WORK TO BE COMPLETED: Please convert the lines of the entries below into a Markdown table with two columns, No. for the row number and Line for the line itself. Leave out any blank lines.

◆ ◆ ◆ ◆ ◆ ◆ ◆

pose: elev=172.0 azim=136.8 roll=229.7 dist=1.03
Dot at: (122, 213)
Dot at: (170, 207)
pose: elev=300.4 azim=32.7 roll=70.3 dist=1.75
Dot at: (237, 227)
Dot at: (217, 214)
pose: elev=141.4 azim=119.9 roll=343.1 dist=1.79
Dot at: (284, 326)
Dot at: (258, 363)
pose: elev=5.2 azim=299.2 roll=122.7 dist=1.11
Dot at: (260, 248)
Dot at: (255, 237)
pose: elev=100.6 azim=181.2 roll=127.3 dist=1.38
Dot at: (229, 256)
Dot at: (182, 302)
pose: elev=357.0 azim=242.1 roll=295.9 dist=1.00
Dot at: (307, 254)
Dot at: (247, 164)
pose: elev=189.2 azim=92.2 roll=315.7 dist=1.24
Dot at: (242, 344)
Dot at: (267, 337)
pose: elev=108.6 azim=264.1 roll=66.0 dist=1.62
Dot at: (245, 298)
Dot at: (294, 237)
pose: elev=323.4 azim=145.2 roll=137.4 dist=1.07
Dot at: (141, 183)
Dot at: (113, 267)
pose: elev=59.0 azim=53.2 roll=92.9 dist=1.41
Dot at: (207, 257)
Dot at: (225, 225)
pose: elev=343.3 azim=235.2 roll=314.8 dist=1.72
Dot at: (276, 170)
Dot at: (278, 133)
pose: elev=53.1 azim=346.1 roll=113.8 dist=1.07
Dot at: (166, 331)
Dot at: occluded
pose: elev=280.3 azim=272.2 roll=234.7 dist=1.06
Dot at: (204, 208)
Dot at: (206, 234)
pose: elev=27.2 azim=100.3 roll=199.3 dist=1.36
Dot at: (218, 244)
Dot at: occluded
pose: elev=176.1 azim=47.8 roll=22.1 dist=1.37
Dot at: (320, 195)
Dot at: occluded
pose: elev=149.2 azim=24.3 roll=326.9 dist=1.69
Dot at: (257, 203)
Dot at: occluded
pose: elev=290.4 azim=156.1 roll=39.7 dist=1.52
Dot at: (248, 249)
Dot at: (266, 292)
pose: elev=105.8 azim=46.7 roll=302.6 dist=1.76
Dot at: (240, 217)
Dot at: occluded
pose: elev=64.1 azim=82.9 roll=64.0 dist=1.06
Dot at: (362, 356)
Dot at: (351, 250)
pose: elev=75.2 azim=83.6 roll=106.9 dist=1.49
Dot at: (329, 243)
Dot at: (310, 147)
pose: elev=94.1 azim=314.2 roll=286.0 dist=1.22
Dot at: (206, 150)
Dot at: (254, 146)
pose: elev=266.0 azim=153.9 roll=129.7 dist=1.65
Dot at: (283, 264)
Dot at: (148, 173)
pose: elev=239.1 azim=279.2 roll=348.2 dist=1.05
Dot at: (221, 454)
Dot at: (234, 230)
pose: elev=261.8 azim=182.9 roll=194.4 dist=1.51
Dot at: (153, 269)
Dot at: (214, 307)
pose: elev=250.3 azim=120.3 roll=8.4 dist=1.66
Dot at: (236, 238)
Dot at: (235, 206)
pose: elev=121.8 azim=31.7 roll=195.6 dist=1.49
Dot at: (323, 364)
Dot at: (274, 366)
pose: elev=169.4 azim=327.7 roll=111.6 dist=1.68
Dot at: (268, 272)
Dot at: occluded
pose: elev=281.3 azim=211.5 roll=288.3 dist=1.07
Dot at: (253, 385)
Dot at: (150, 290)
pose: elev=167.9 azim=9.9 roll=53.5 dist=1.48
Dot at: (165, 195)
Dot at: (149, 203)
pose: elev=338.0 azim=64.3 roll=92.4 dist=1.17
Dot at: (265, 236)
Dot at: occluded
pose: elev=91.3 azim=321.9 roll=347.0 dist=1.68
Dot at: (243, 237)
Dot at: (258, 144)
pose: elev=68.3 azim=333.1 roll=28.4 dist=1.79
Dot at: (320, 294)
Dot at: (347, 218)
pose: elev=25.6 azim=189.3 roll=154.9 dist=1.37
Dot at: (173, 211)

◆ ◆ ◆ ◆ ◆ ◆ ◆

COMPLETE ANSWER:
| No. | Line |
|---|---|
| 1 | pose: elev=172.0 azim=136.8 roll=229.7 dist=1.03 |
| 2 | Dot at: (122, 213) |
| 3 | Dot at: (170, 207) |
| 4 | pose: elev=300.4 azim=32.7 roll=70.3 dist=1.75 |
| 5 | Dot at: (237, 227) |
| 6 | Dot at: (217, 214) |
| 7 | pose: elev=141.4 azim=119.9 roll=343.1 dist=1.79 |
| 8 | Dot at: (284, 326) |
| 9 | Dot at: (258, 363) |
| 10 | pose: elev=5.2 azim=299.2 roll=122.7 dist=1.11 |
| 11 | Dot at: (260, 248) |
| 12 | Dot at: (255, 237) |
| 13 | pose: elev=100.6 azim=181.2 roll=127.3 dist=1.38 |
| 14 | Dot at: (229, 256) |
| 15 | Dot at: (182, 302) |
| 16 | pose: elev=357.0 azim=242.1 roll=295.9 dist=1.00 |
| 17 | Dot at: (307, 254) |
| 18 | Dot at: (247, 164) |
| 19 | pose: elev=189.2 azim=92.2 roll=315.7 dist=1.24 |
| 20 | Dot at: (242, 344) |
| 21 | Dot at: (267, 337) |
| 22 | pose: elev=108.6 azim=264.1 roll=66.0 dist=1.62 |
| 23 | Dot at: (245, 298) |
| 24 | Dot at: (294, 237) |
| 25 | pose: elev=323.4 azim=145.2 roll=137.4 dist=1.07 |
| 26 | Dot at: (141, 183) |
| 27 | Dot at: (113, 267) |
| 28 | pose: elev=59.0 azim=53.2 roll=92.9 dist=1.41 |
| 29 | Dot at: (207, 257) |
| 30 | Dot at: (225, 225) |
| 31 | pose: elev=343.3 azim=235.2 roll=314.8 dist=1.72 |
| 32 | Dot at: (276, 170) |
| 33 | Dot at: (278, 133) |
| 34 | pose: elev=53.1 azim=346.1 roll=113.8 dist=1.07 |
| 35 | Dot at: (166, 331) |
| 36 | Dot at: occluded |
| 37 | pose: elev=280.3 azim=272.2 roll=234.7 dist=1.06 |
| 38 | Dot at: (204, 208) |
| 39 | Dot at: (206, 234) |
| 40 | pose: elev=27.2 azim=100.3 roll=199.3 dist=1.36 |
| 41 | Dot at: (218, 244) |
| 42 | Dot at: occluded |
| 43 | pose: elev=176.1 azim=47.8 roll=22.1 dist=1.37 |
| 44 | Dot at: (320, 195) |
| 45 | Dot at: occluded |
| 46 | pose: elev=149.2 azim=24.3 roll=326.9 dist=1.69 |
| 47 | Dot at: (257, 203) |
| 48 | Dot at: occluded |
| 49 | pose: elev=290.4 azim=156.1 roll=39.7 dist=1.52 |
| 50 | Dot at: (248, 249) |
| 51 | Dot at: (266, 292) |
| 52 | pose: elev=105.8 azim=46.7 roll=302.6 dist=1.76 |
| 53 | Dot at: (240, 217) |
| 54 | Dot at: occluded |
| 55 | pose: elev=64.1 azim=82.9 roll=64.0 dist=1.06 |
| 56 | Dot at: (362, 356) |
| 57 | Dot at: (351, 250) |
| 58 | pose: elev=75.2 azim=83.6 roll=106.9 dist=1.49 |
| 59 | Dot at: (329, 243) |
| 60 | Dot at: (310, 147) |
| 61 | pose: elev=94.1 azim=314.2 roll=286.0 dist=1.22 |
| 62 | Dot at: (206, 150) |
| 63 | Dot at: (254, 146) |
| 64 | pose: elev=266.0 azim=153.9 roll=129.7 dist=1.65 |
| 65 | Dot at: (283, 264) |
| 66 | Dot at: (148, 173) |
| 67 | pose: elev=239.1 azim=279.2 roll=348.2 dist=1.05 |
| 68 | Dot at: (221, 454) |
| 69 | Dot at: (234, 230) |
| 70 | pose: elev=261.8 azim=182.9 roll=194.4 dist=1.51 |
| 71 | Dot at: (153, 269) |
| 72 | Dot at: (214, 307) |
| 73 | pose: elev=250.3 azim=120.3 roll=8.4 dist=1.66 |
| 74 | Dot at: (236, 238) |
| 75 | Dot at: (235, 206) |
| 76 | pose: elev=121.8 azim=31.7 roll=195.6 dist=1.49 |
| 77 | Dot at: (323, 364) |
| 78 | Dot at: (274, 366) |
| 79 | pose: elev=169.4 azim=327.7 roll=111.6 dist=1.68 |
| 80 | Dot at: (268, 272) |
| 81 | Dot at: occluded |
| 82 | pose: elev=281.3 azim=211.5 roll=288.3 dist=1.07 |
| 83 | Dot at: (253, 385) |
| 84 | Dot at: (150, 290) |
| 85 | pose: elev=167.9 azim=9.9 roll=53.5 dist=1.48 |
| 86 | Dot at: (165, 195) |
| 87 | Dot at: (149, 203) |
| 88 | pose: elev=338.0 azim=64.3 roll=92.4 dist=1.17 |
| 89 | Dot at: (265, 236) |
| 90 | Dot at: occluded |
| 91 | pose: elev=91.3 azim=321.9 roll=347.0 dist=1.68 |
| 92 | Dot at: (243, 237) |
| 93 | Dot at: (258, 144) |
| 94 | pose: elev=68.3 azim=333.1 roll=28.4 dist=1.79 |
| 95 | Dot at: (320, 294) |
| 96 | Dot at: (347, 218) |
| 97 | pose: elev=25.6 azim=189.3 roll=154.9 dist=1.37 |
| 98 | Dot at: (173, 211) |